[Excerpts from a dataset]
◆ ◆ ◆ ◆ ◆ ◆ ◆

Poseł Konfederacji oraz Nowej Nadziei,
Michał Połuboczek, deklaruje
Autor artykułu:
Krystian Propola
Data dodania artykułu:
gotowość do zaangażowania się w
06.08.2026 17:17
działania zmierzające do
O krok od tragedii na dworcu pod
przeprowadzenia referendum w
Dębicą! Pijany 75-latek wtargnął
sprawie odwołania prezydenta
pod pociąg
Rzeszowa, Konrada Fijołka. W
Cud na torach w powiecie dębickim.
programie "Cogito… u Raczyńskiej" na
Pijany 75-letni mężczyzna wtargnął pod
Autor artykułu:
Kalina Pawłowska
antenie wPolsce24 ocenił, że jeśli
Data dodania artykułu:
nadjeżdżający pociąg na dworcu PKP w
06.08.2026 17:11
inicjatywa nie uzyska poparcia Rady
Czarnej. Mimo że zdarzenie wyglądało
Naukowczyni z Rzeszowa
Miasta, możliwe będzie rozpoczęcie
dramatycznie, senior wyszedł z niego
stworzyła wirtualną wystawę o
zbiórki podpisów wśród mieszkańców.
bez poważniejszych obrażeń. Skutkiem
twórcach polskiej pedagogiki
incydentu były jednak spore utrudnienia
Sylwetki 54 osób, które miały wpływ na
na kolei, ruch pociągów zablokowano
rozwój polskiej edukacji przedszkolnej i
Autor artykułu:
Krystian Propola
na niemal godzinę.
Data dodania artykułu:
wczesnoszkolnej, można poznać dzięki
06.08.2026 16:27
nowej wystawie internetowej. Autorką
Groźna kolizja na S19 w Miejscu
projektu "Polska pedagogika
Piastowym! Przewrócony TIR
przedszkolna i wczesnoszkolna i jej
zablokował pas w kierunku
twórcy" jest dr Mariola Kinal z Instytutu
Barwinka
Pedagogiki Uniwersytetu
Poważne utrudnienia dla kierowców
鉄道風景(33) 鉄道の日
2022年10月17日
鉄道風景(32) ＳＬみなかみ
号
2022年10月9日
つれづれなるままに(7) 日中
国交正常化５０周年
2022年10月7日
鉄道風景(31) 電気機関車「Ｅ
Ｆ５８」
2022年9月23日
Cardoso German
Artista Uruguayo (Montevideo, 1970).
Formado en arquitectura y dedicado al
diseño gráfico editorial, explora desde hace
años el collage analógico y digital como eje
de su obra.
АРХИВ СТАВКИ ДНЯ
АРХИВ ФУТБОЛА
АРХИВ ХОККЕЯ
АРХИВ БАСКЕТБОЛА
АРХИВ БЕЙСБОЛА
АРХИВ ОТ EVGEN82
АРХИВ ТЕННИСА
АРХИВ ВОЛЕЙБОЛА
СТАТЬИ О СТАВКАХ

◆ ◆ ◆ ◆ ◆ ◆ ◆

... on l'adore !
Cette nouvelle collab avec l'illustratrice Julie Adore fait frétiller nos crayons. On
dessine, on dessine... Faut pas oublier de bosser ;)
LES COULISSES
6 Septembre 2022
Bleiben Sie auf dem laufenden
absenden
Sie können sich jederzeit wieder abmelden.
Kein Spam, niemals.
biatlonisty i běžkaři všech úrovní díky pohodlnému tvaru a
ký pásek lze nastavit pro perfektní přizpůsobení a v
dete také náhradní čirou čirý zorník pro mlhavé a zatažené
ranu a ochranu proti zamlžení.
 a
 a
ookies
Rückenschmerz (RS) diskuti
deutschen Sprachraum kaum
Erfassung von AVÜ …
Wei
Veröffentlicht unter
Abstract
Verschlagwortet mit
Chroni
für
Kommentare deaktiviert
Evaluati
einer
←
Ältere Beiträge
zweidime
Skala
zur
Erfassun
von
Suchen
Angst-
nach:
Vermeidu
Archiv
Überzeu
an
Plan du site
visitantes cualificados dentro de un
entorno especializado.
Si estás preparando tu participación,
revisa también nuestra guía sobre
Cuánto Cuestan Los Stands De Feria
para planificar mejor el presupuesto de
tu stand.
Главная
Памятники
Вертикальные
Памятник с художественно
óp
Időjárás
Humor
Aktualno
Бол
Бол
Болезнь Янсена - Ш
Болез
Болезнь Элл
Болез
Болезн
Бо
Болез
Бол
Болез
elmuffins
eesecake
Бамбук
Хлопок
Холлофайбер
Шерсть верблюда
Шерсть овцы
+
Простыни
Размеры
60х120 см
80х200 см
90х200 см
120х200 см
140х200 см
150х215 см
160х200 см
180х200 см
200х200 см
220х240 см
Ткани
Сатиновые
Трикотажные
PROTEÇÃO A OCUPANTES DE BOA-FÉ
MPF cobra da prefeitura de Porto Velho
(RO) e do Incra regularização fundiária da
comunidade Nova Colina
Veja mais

◆ ◆ ◆ ◆ ◆ ◆ ◆

PROBLEM TO SOLVE -> Exact duplication is required for the lines above, from the line that contains "鉄道風景(32) ＳＬみなかみ" to the line that contains "СТАТЬИ О СТАВКАХ", inclusive; omit all others.

FINAL ANSWER ->
鉄道風景(32) ＳＬみなかみ
号
2022年10月9日
つれづれなるままに(7) 日中
国交正常化５０周年
2022年10月7日
鉄道風景(31) 電気機関車「Ｅ
Ｆ５８」
2022年9月23日
Cardoso German
Artista Uruguayo (Montevideo, 1970).
Formado en arquitectura y dedicado al
diseño gráfico editorial, explora desde hace
años el collage analógico y digital como eje
de su obra.
АРХИВ СТАВКИ ДНЯ
АРХИВ ФУТБОЛА
АРХИВ ХОККЕЯ
АРХИВ БАСКЕТБОЛА
АРХИВ БЕЙСБОЛА
АРХИВ ОТ EVGEN82
АРХИВ ТЕННИСА
АРХИВ ВОЛЕЙБОЛА
СТАТЬИ О СТАВКАХ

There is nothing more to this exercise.